Students of NIFT and DAIICT held a peaceful protest march against reservations in Gandhinagar. Prasoon Gupta reports
No Politics in Education
Reservation is INEQUALITY – We are a ‘DEMOCRACY’
No Divide and rule – No Casteism
Don’t play with our FUTURE
Right to EQUALITY – Let’s Have it.
My Dad an IITian [No Reservation] – Me NIFTian [22.5% Reservation] – My Child [49.5% Reservation] – WHERE????’
Me against Reservation
These were the messages which the placards carried when 200 students from DA-IICT and NIFT (Gandhinagar, Gujarat) held a silent protest march on the morning of 17th April. The march eventually ended when a signed petition with about 800 signatures against the recent bill of reservation for OBCs, was submitted at the Collectorate here in the capital of Gujarat.
The protest march did manage to achieve its objective – The students successfully made their presence felt in opposing the recent proposal by ‘Arjun Singh’ wherein additional 27% reservations is being mooted for OBCs apart from the 22.5% already there for the SC/STs. Media coverage was there, the Police escorted the protestors all the way and all in all, everyone was happy as the public too got interested in what the furore was all about.
The Petition said:
This is in response to the recent announcements from the Ministry of Human Resources and Development regarding reservation of 27% for OBC’s in all seats in institutes of higher education being centrally funded. Reservations have often been the centre of discussion owing to the polemical results such decisions might force upon the nation.

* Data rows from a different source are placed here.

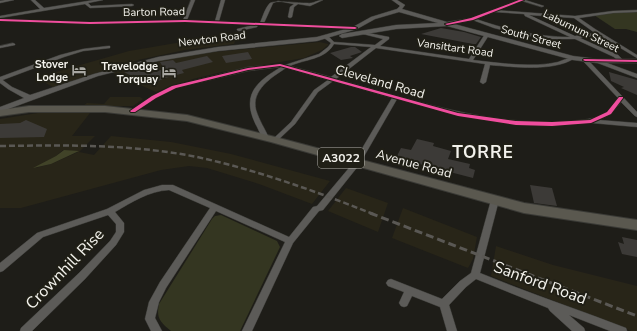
<svg xmlns="http://www.w3.org/2000/svg" width="637" height="331" viewBox="0 0 637 331" font-family="'Nunito Sans',sans-serif">
<rect width="100%" height="100%" fill="#1e1d18"/>
<g fill="#282518" fill-rule="evenodd">
<polygon points="236,38 234,44 185,50 138,60 53,87 40,80 44,78 42,76 129,51 176,43"/>
<polygon points="320,42 328,44 328,45 322,50 304,58 222,72 193,79 156,92 113,73 171,58 204,53"/>
<polygon points="110,97 140,97 143,99 133,106 83,106 87,103 104,104"/>
<path d="M44,112L90,113L72,136H95L79,152L94,155L111,136L171,142L231,154L330,181L312,204L259,184L207,168L189,166L161,170L21,208H0V119ZM63,150L78,152L51,164L35,168L56,156Z"/>
<polygon points="346,188 388,203 378,232 328,211"/>
<polygon points="403,208 477,237 473,259 468,268 392,238"/>
<polygon points="496,246 553,265 637,286 637,331 631,331 491,276"/>
</g>
<g fill="#343621">
<polygon points="615,12 637,12 637,32 626,29 615,29 594,15"/>
<path d="M221,215L277,241L280,247L240,331H171C160,322 156,318 159,304L212,219L215,216Z"/>
</g>
<polygon fill="#414328" points="64,150 79,151 51,164 33,168 56,156"/>
<g fill="#3c3a37">
<polygon points="441,28 464,32 481,37 476,44 473,44 421,34"/>
<polygon points="351,47 355,47 362,52 350,56 353,58 341,60 330,53"/>
<polygon points="248,52 252,59 226,63 222,56"/>
<polygon points="207,56 213,62 182,70 184,73 165,78 149,85 124,72 137,68 151,73 164,69 160,62 173,60 176,63"/>
<polygon points="609,72 637,80 637,95 621,88 624,87 611,81"/>
<polygon points="26,120 47,129 44,137 0,138 0,124 20,123"/>
<polygon points="417,139 434,143 433,146 451,151 448,159 470,164 469,168 475,170 473,178 396,158 401,148 411,150"/>
<polygon points="530,185 552,188 557,206 534,203"/>
<polygon points="622,237 637,240 637,257 622,254 618,242 624,244"/>
</g>
<g fill="none" stroke-linecap="round" stroke-linejoin="round">
<defs>
<g id="minor">
<polygon points="5,0 14,0 0,3 0,1"/>
<polygon points="31,0 35,0 44,8 94,0 103,0 88,3 91,6 132,4 134,5 132,6 90,8 85,4 0,18 0,16 40,9"/>
<path d="M191,0H195L187,20L215,21L221,0H225L219,21L260,23C263,16 265,8 270,3C275,0 299,3 307,3C313,4 317,0 323,0L310,6L298,4L294,7L292,17L290,18L288,17L290,7L294,4L278,1L273,3L264,23L355,27L357,28L355,29L258,25L257,27L239,31L237,30V29L254,25L185,22L90,24L0,21V19L90,22L183,20Z"/>
<polygon points="519,0 525,0 544,6 542,7"/>
<path d="M494,10L575,16L613,11L637,10V12L613,13L579,18L595,29L637,55V58L599,35L580,38L618,55L623,60V62H619L614,57L575,39H550L522,35L494,28L470,19L473,18C504,29 537,37 570,37L525,16L524,14L495,12L493,11ZM529,15L574,18L595,33L575,36Z"/>
<path d="M363,32L389,37V39L380,46L469,59L485,34H487L489,35L473,60C498,63 534,68 558,62C563,60 568,58 573,57L575,58C554,72 514,67 490,65L486,82L483,84L480,82L485,64L376,48L336,79C412,99 489,127 568,121C581,120 595,120 606,112C611,109 614,102 618,98L583,61V59H587L637,112V117L635,116L621,102L611,114L599,120L637,123V127L592,123L552,126L516,125L458,116L397,99L359,165L323,210L319,211L293,243L252,331H242L285,242L216,211L166,288L159,302L155,318L162,331H151L145,319L149,302L160,282L210,208L169,190C149,191 132,202 115,212L124,223V232L116,245L85,279L32,331H20L21,328L79,273L110,241L116,232V224L108,215L43,237L3,271L0,272V263L37,233L107,209L144,190L162,185H173L289,237L313,207L317,206L354,162L392,98L333,81L318,92L295,124L277,141H273L272,140L273,139L291,122L314,90L328,80L286,68C272,77 251,90 256,110C259,120 265,129 269,138L266,140C261,138 259,130 256,125C241,95 256,82 281,67H280L248,71L176,88L156,98L135,112H131L130,111L152,96L172,86L248,67L280,64L285,65L319,54L328,47L331,43L324,38V36H328L334,42L375,45L383,39L363,34ZM334,44L371,47L331,77L290,66C305,59 325,60 334,44Z"/>
<polygon points="13,43 15,44 15,45 0,48 0,46"/>
<polygon points="108,46 110,46 110,48 83,51 64,57 0,81 0,77 60,55 83,49"/>
<polygon points="595,60 599,60 637,74 637,78 595,62"/>
<path d="M495,197L498,198L499,200L480,273C528,293 577,309 626,328L627,331H610L569,315L584,328L585,331H572L550,311L548,308L476,279L466,287L449,305L457,331H447L440,307L412,296L407,306L404,307L401,306L399,303L404,292L388,286L386,283L388,280L391,279L442,299L460,281L471,273L491,200L492,198Z"/>
</g>
<polygon id="tertiary" points="392,0 397,0 405,5 402,9 447,22 471,18 518,0 524,0 474,20 454,24 573,56 597,59 637,59 637,63 597,63 573,60 447,26 396,29 342,38 339,36 342,34 396,25 438,23 399,12 375,19 357,29 317,41 218,51 158,61 98,76 0,112 0,107 24,98 8,89 0,83 0,78 12,87 30,95 94,74 158,57 218,47 317,37 353,27 371,17 397,9 400,6"/>
<polygon id="primary" points="29,106 105,106 187,115 279,138 524,203 637,220 637,230 524,213 271,142 187,121 105,112 29,112 0,116 0,110"/>
</defs>
<use href="#minor" stroke="#3a3a36" stroke-width="1"/>
<use href="#tertiary" stroke="#3a3a36" stroke-width="1"/>
<use href="#primary" stroke="#3a3a36" stroke-width="2"/>
<use href="#minor" fill="#5c5b58" fill-rule="evenodd"/>
<use href="#tertiary" fill="#5c5b58" fill-rule="evenodd"/>
<use href="#primary" fill="#5a584f" fill-rule="evenodd"/>
<path stroke="#5a5854" stroke-width="2.5" stroke-dasharray="6 3" stroke-linecap="butt" d="M0,146C66,145 132,144 197,157C257,170 315,191 373,214"/>
<polyline stroke="#5a5854" stroke-width="3" stroke-dasharray="8 4" stroke-linecap="butt" points="370,213 637,316"/>
<defs>
<g id="cycleway">
<polygon points="519,0 524,0 473,20 447,25 445,24 471,18"/>
<polygon points="0,19 90,22 185,20 355,27 357,28 355,29 185,22 90,24 0,21"/>
<polygon points="584,59 637,60 637,62 585,61 583,60"/>
<polygon points="280,64 458,113 516,121 552,122 590,120 607,112 619,97 623,97 623,98 611,114 591,123 552,126 516,125 458,116 280,66 248,70 176,88 156,98 135,112 131,112 130,111 152,96 172,86 248,68"/>
</g>
</defs>
<use href="#cycleway" stroke="#201f16" stroke-width="2"/>
<use href="#cycleway" fill="#ef4d9e" fill-rule="evenodd"/>
</g>
<defs>
<symbol id="hotel-bare" viewBox="-9 -9 18 18"><path d="M-6-4.5h1.5V1H6V5H4.5V3h-9V5H-6ZM-4 0a1.8 1.8 0 1 1 3.6 0ZM.5 0V-2.5h3Q6-2.5 6 0Z" fill="#a8a7a2" stroke="#201f16" stroke-width="2.5" paint-order="stroke"/></symbol>
</defs>
<g fill-rule="evenodd">
<use href="#hotel-bare" x="69" y="60" width="20" height="20"/>
<use href="#hotel-bare" x="159" y="62" width="20" height="20"/>
</g>
<g text-anchor="middle" dominant-baseline="central" stroke-width="4" stroke-linejoin="round" paint-order="stroke">
<g font-size="11" fill="#f3f2ec" stroke="#201f16">
<text transform="translate(154 12) rotate(-1)">Barton Road</text>
<text transform="translate(581 31) rotate(26)">Laburnum Street</text>
<text transform="translate(531 37) rotate(15)">South Street</text>
<text transform="translate(212 39) rotate(-7)">Newton Road</text>
<text transform="translate(455 48) rotate(8)">Vansittart Road</text>
</g>
<g font-size="11" font-weight="bold" fill="#f3f2ec" stroke="#201f16" text-anchor="end">
<text x="68" y="64">Stover<tspan x="68" dy="13">Lodge</tspan></text>
<text x="158" y="66">Travelodge<tspan x="158" dy="13">Torquay</tspan></text>
</g>
<rect fill="#201f16" stroke="#b4b3ac" stroke-width="1" x="318" y="148" width="46" height="20" rx="3"/>
<g font-size="12" font-weight="bold" fill="#f3f2ec">
<text x="341" y="158">A3022</text>
</g>
<g font-size="13" fill="#f3f2ec" stroke="#201f16">
<text transform="translate(380 82) rotate(16)">Cleveland Road</text>
<text transform="translate(414 164) rotate(15)">Avenue Road</text>
</g>
<g font-size="16" fill="#f3f2ec" stroke="#201f16">
<text transform="translate(65 269) rotate(-46)">Crownhill Rise</text>
<text transform="translate(540 283) rotate(20)">Sanford Road</text>
</g>
<g font-size="17" font-weight="bold" letter-spacing="1" fill="#f3f2ec" stroke="#201f16">
<text x="483" y="152">TORRE</text>
</g>
</g>
</svg>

The current hike in reservation in premier institutes like the IITs and the IIMs pushes the current figure to a startling 49.5 %. These institutes, held highly as the temples of knowledge, are reputed to create the finest individuals every year. Induction of reservations in such a meritocratic scenario would only hinder their actual sacrosanct motive from being accomplished. The move to increase reservations is likely to jeopardize the future of many students who might lose out in the race only on the basis of caste, ironically, in a knowledge-driven society like ours.
We are currently poised in a place where India is on the verge of being recognized as a global centre for knowledge. It would be sad to see such a projection retrogress from the current reputation to a bad one. Where agony still prevails over the efficiency of reservations for over a period of 50 years, it should not be strange that the efficacy of a decision to set aside a few more valuable seats in these institutions is highly dubitable, specially considering the amount of effort that goes into procuring an admission in these institutions. Our strong conviction is that by introducing an increase in the current ‘reserved quota’ we are going against the very promise of ‘equality’ that it is meant to fulfill.
We also strongly believe that there are better ways to approach a problem and hope to resolve this plaguing dilemma by pragmatic measures. The whole concept of reservation serves its purpose if someone who’s been gainsaid an opportunity to study has been offered a seat instead. If a candidate has already worked hard enough to reach a stage where he’s qualified to attempt the examinations necessary to get into these premier institutes (suggesting that he had been offered education equally well throughout all the previous years), it is clearly not a case of ‘denied opportunity’. While the fear of exploitation of such a gambit still lurks over the future citizens of our country, we suggest that minimizing the chasm between urban and rural areas by focusing on improvement of infrastructure, quality of education and reservations only at primary levels of education will enhance and ameliorate the situation to a bright and prospective future.
Our motive is to ensure a healthy competition and provide equal opportunities for all.
This plea of common students appears to be supported by reports like the latest in Outlook [ Apr 14th, 2006] where it is quoted –
“A report prepared by two former directors of IITs found that 50 per cent of seats reserved for SC and ST candidates remained vacant as the applicants failed to secure even the much lower entry marks required. Of those admitted, 25 per cent were forced to quit, as they could not complete a four-year course even in six years.
One IIM director said that they are able to fill only around 10-15 per cent of the reserved seats. And even those who are able to complete the course are not able to take part in extracurricular activities owing to the pressure of studies. Most of them came away with bitter memories. And their travails do not end there. They face their most frustrating hurdle in the job market.”
Finally, In the words of SS Gill [Secretary, Mandal Commission] from the same issue of Outlook – “Nobody seems to be raising the basic issue: Why do we still require the crutch of reservations to enable students from the deprived sections to stand on their feet even 60 years after Independence.”
Though there are quite a few in favor of the proposed bill, large numbers are actually on the side which stands against such a suggestion and this time, DA-IICTians and NIFTians have already added their contribution by this protest march.